#### Texto proporcionado
%%
Invitación a la penitencia
Lucas 13, 1-9.
Tercer Domingo de Cuaresma.
Ofrezcamos a nuestro Señor, con paciencia y amor, nuestros dolores. Él los premiará.
Del santo Evangelio según san Lucas 13, 1-9
En aquel mismo momento llegaron algunos que le contaron lo de los
galileos, cuya sangre había mezclado Pilato con la de sus sacrificios.
Les respondió Jesús: «¿Pensáis que esos galileos eran más pecadores que
todos los demás galileos, porque han padecido estas cosas? No, os lo
aseguro; y si no os convertís, todos pereceréis del mismo modo. O
aquellos dieciocho sobre los que se desplomó la torre de Siloé
matándolos, ¿pensáis que eran más culpables que los demás hombres que
habitaban en Jerusalén? No, os lo aseguro; y si no os convertís, todos
pereceréis del mismo modo». Les dijo esta parábola: «Un hombre tenía
plantada una higuera en su viña, y fue a buscar fruto en ella y no lo
encontró. Dijo entonces al viñador: "Ya hace tres años que vengo a
buscar fruto en esta higuera, y no lo encuentro; córtala; ¿para qué va a
cansar la tierra?" Pero él le respondió: "Señor, déjala por este año
todavía y mientras tanto cavaré a su alrededor y echaré abono, por si da
fruto en adelante; y si no da, la cortas."»
%%
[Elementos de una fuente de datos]
%%
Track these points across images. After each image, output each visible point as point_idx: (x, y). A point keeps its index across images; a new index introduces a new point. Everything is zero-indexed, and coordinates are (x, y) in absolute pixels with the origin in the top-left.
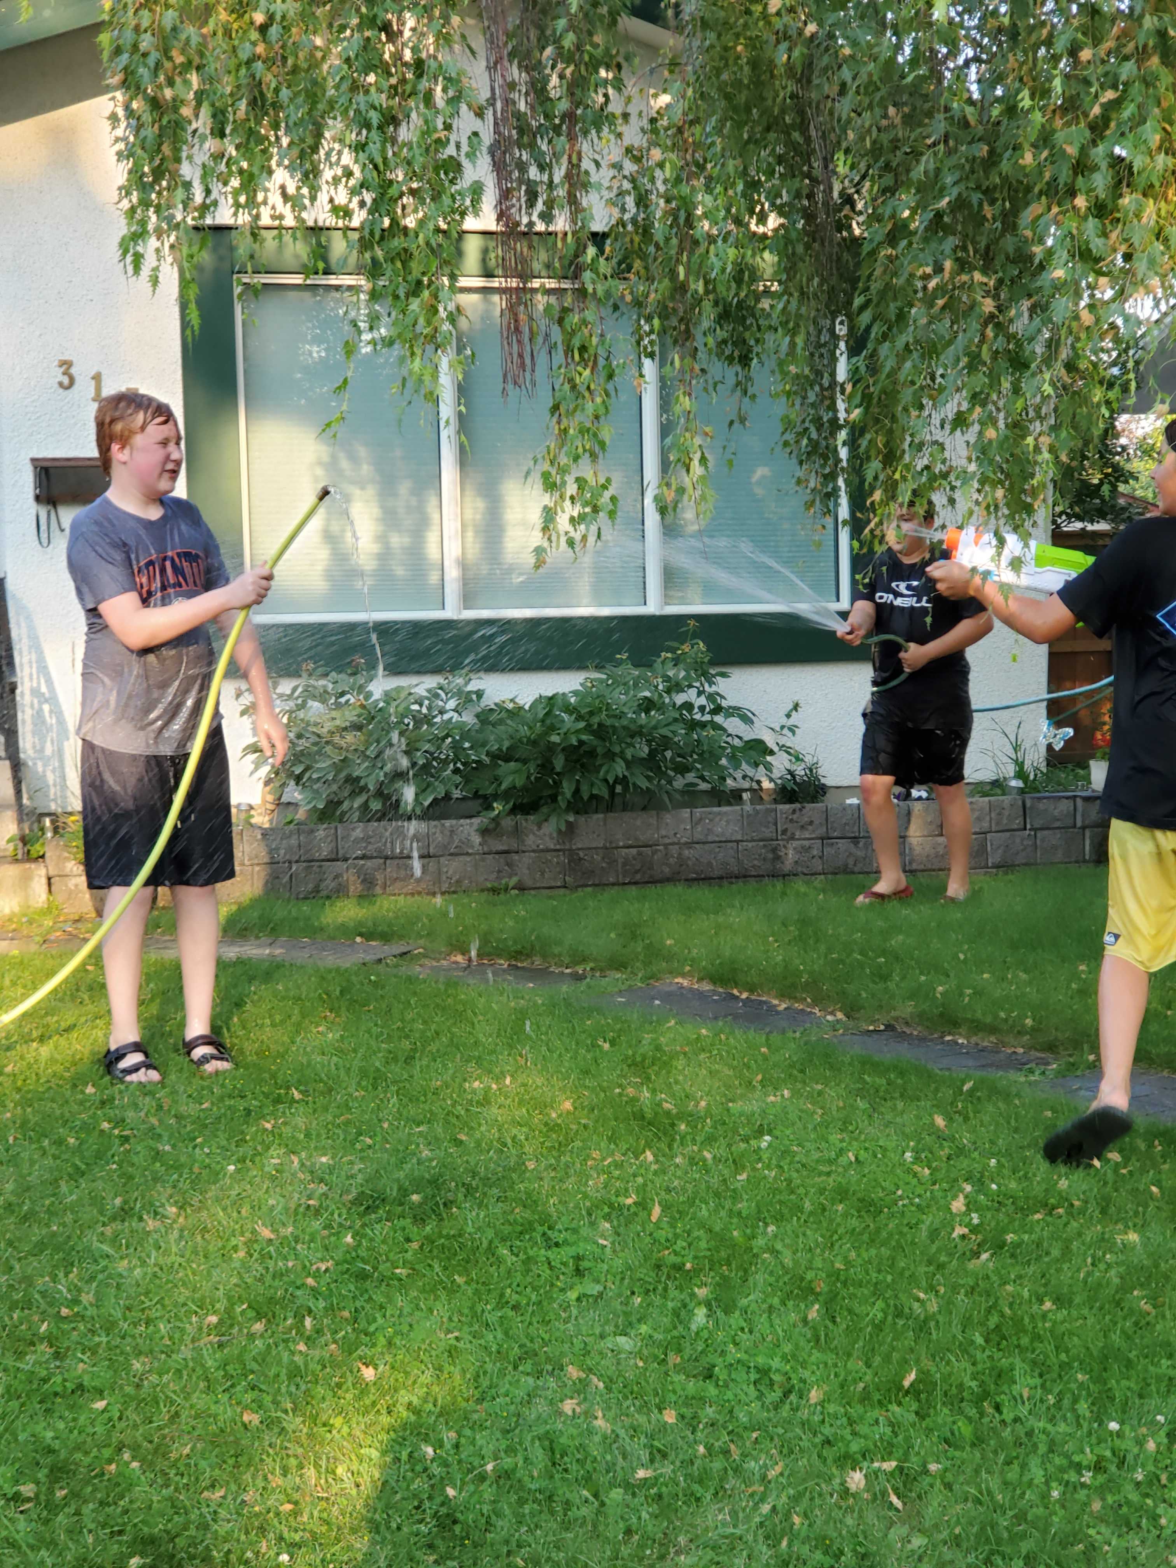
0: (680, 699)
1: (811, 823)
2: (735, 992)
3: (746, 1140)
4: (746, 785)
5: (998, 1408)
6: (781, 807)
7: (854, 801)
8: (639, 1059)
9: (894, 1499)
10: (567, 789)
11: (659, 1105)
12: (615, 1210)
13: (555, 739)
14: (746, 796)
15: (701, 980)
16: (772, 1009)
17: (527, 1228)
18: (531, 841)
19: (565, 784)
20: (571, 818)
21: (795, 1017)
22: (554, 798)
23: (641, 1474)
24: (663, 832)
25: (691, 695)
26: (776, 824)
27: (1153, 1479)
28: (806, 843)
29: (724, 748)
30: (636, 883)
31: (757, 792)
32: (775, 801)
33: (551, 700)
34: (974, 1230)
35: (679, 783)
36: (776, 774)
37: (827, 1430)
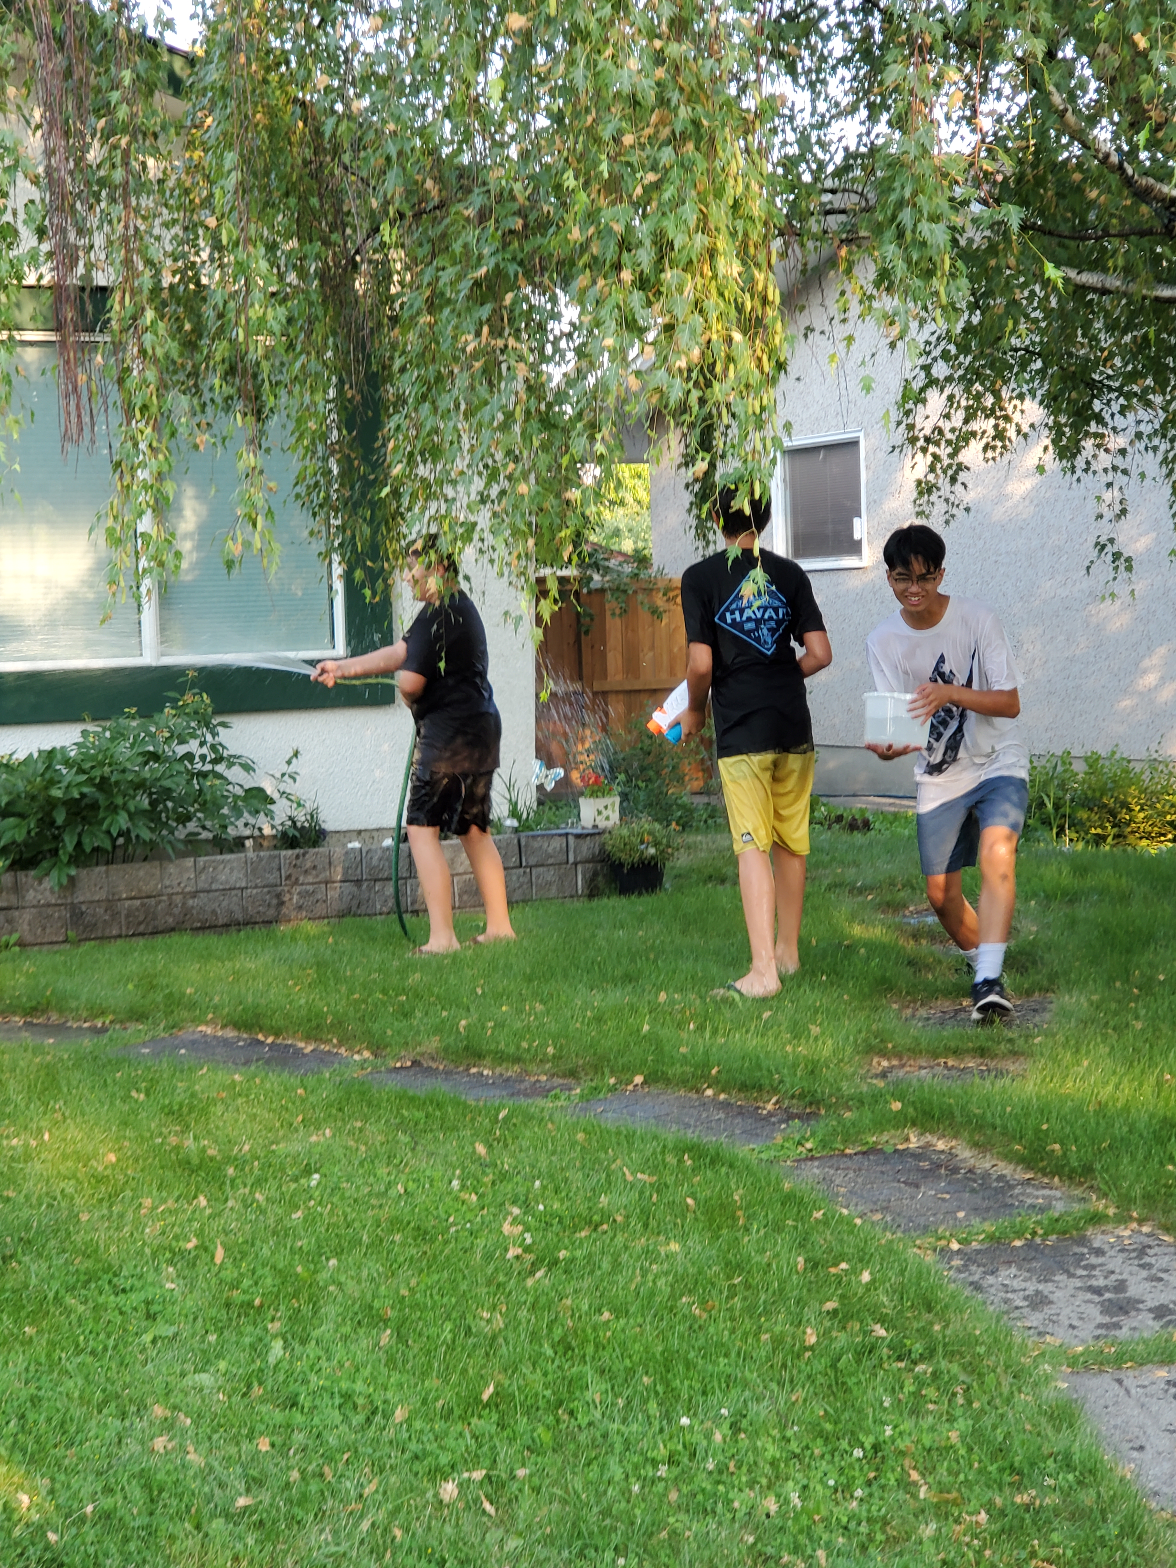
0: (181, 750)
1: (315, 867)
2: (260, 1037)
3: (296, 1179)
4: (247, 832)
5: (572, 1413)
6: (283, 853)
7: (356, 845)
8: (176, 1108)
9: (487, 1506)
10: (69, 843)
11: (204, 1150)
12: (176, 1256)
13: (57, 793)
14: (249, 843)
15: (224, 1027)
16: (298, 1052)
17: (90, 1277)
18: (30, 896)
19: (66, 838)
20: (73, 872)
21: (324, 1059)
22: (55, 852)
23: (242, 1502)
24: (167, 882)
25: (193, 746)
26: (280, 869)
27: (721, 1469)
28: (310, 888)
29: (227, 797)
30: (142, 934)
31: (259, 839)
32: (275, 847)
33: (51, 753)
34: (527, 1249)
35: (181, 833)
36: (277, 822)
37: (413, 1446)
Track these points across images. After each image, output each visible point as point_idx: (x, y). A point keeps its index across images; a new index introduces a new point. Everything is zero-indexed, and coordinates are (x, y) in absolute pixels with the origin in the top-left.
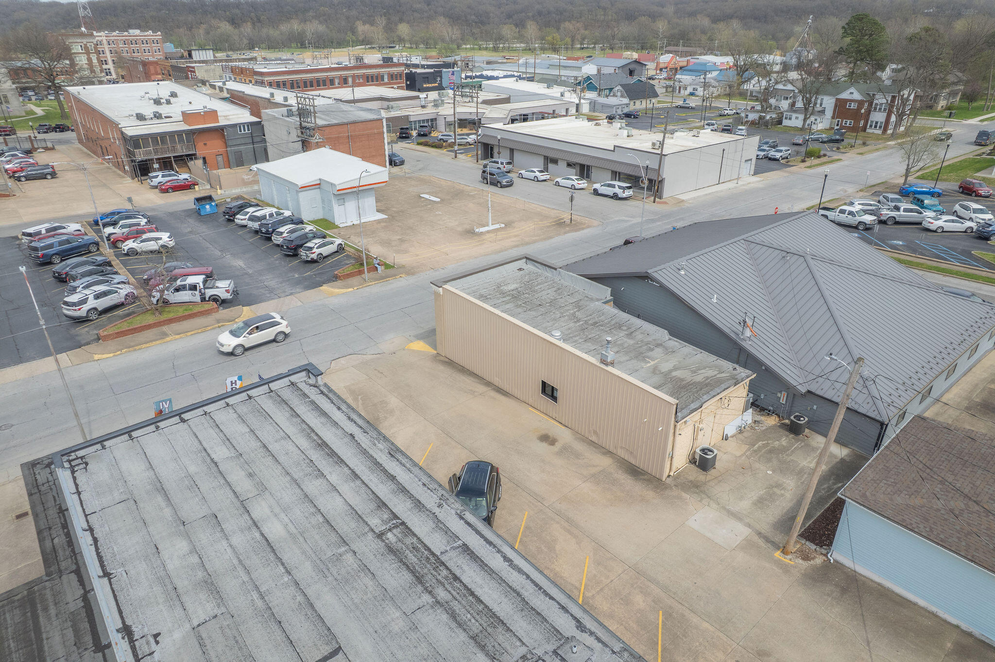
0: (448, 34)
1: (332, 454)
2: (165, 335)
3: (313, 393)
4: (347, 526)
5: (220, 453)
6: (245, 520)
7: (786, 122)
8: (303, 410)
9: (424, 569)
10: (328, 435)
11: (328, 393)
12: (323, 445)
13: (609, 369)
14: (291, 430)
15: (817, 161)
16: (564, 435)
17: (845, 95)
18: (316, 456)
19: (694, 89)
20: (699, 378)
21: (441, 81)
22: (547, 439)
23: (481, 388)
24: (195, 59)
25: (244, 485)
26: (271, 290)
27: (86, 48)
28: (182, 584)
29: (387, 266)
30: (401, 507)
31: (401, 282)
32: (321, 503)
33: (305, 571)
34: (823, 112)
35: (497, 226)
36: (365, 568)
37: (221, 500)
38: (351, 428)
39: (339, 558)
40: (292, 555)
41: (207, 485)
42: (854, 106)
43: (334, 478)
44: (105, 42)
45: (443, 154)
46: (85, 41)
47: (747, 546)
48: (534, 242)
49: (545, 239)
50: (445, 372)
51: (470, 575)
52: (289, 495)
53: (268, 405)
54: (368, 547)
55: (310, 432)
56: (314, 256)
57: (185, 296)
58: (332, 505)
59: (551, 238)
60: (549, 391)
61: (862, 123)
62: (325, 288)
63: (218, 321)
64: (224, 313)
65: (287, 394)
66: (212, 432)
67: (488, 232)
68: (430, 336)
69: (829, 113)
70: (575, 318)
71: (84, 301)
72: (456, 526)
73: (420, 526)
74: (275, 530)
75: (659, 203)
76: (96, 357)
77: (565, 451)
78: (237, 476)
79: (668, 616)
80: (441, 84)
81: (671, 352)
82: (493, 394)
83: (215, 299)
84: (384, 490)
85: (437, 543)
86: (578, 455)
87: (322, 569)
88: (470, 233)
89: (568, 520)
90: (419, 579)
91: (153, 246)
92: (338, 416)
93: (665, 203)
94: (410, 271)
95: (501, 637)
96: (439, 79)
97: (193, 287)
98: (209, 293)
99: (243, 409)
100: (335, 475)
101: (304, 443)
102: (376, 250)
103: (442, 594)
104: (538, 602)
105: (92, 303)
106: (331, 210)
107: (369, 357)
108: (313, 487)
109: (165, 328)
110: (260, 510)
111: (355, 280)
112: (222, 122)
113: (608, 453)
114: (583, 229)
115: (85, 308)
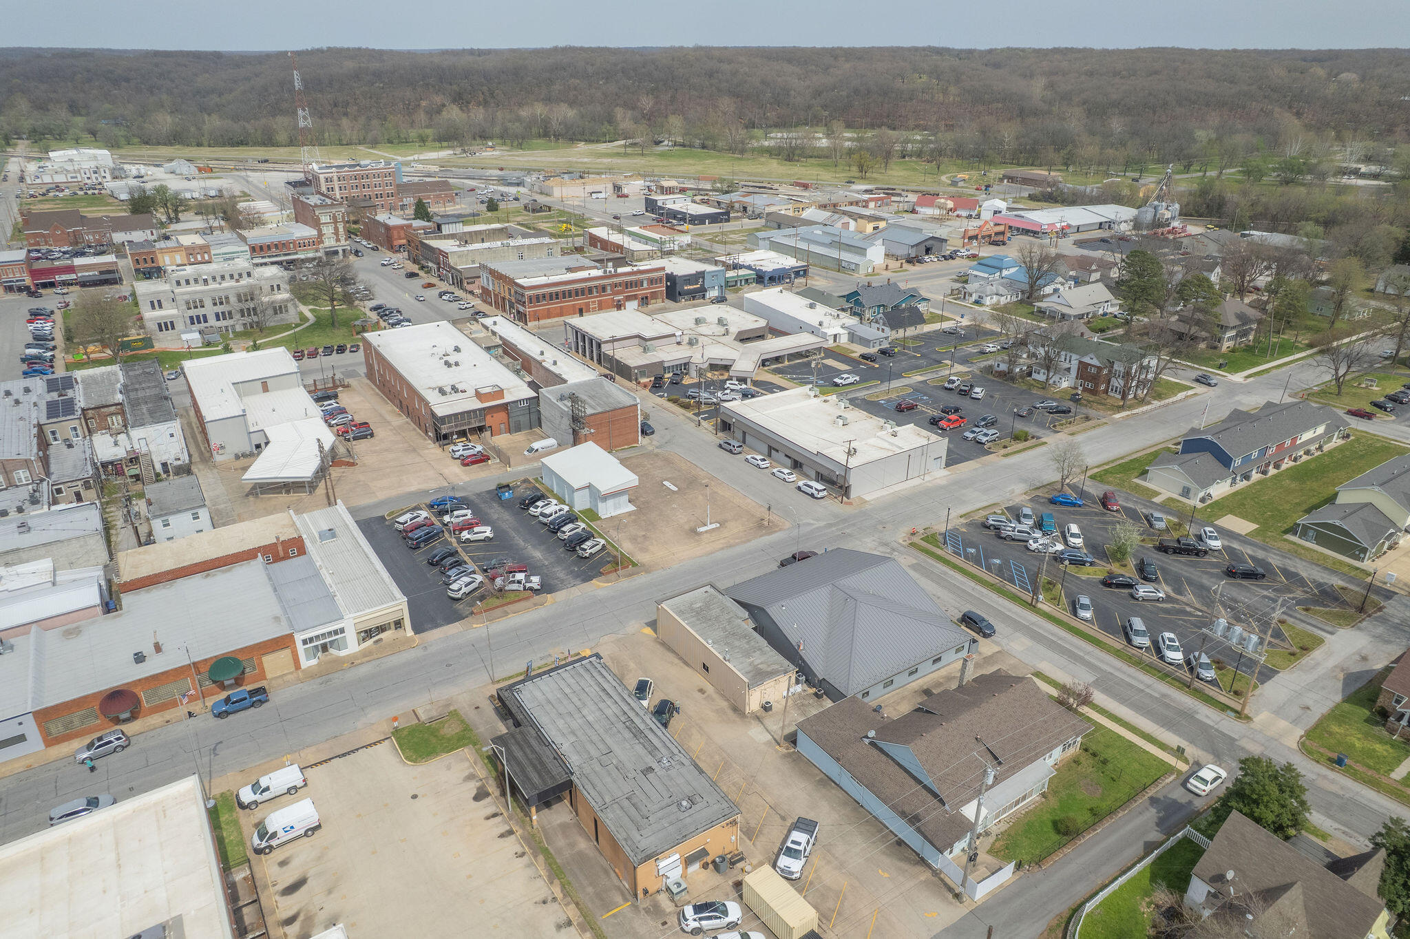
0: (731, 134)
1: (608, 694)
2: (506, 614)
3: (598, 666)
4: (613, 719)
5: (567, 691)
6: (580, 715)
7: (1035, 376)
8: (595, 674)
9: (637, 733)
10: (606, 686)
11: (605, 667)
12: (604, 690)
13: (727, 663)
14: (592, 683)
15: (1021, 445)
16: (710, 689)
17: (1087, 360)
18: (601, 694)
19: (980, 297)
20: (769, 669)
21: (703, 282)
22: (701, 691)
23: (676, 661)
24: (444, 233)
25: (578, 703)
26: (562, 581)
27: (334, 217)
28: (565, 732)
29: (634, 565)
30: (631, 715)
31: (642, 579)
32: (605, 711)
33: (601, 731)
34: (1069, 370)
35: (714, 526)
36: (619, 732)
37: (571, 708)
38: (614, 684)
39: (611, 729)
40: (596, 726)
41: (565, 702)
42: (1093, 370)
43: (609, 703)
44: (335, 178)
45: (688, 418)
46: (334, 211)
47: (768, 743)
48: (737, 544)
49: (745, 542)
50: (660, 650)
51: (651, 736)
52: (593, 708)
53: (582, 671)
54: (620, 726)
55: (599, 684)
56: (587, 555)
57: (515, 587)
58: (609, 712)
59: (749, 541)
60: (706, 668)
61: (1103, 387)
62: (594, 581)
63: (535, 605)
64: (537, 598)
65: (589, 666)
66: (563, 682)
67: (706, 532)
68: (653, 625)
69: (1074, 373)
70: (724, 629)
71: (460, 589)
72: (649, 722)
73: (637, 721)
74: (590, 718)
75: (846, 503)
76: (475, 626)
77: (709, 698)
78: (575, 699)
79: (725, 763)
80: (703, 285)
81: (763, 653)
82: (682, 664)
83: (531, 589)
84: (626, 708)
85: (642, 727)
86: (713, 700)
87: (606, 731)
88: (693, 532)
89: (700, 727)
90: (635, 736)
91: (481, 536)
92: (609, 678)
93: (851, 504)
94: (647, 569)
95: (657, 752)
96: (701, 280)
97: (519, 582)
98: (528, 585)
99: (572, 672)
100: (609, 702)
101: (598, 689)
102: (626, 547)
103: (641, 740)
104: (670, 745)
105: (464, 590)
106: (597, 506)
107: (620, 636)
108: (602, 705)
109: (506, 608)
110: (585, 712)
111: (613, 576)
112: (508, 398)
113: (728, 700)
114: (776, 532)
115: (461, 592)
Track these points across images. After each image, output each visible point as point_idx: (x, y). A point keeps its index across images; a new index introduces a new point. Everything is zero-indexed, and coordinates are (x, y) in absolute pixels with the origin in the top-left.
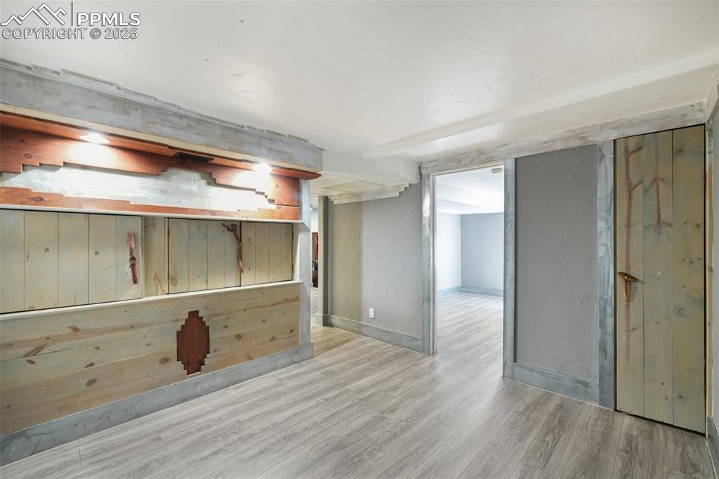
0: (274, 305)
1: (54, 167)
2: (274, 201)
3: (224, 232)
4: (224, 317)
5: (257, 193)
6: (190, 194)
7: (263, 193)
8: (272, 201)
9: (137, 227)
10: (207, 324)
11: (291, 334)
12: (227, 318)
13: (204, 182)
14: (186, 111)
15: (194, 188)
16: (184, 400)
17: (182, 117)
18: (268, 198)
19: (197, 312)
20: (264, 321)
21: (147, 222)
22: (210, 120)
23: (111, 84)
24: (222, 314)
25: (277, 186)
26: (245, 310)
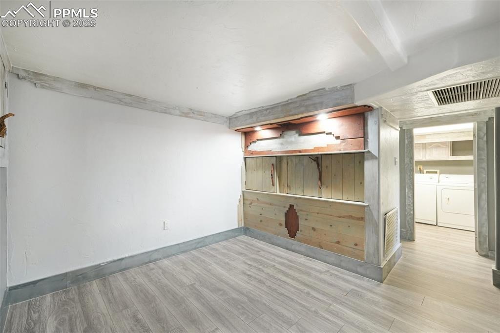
%%
#### Ejercicio 1
En el relato del texto sobre la invitación a la penitencia, desde «En aquel mismo momento» hasta el final, enumera todos los nombres propios de personas y de lugares.
#### Ejercicio 2
Transcribe literalmente el fragmento del texto sobre la invitación a la penitencia que va desde «Invitación a la» hasta «Él los premiará.».

#### Respuesta escrita 1
Pilato, Jesús, Siloé, Jerusalén

#### Respuesta escrita 2
Invitación a la penitencia
Lucas 13, 1-9.
Tercer Domingo de Cuaresma.
Ofrezcamos a nuestro Señor, con paciencia y amor, nuestros dolores. Él los premiará.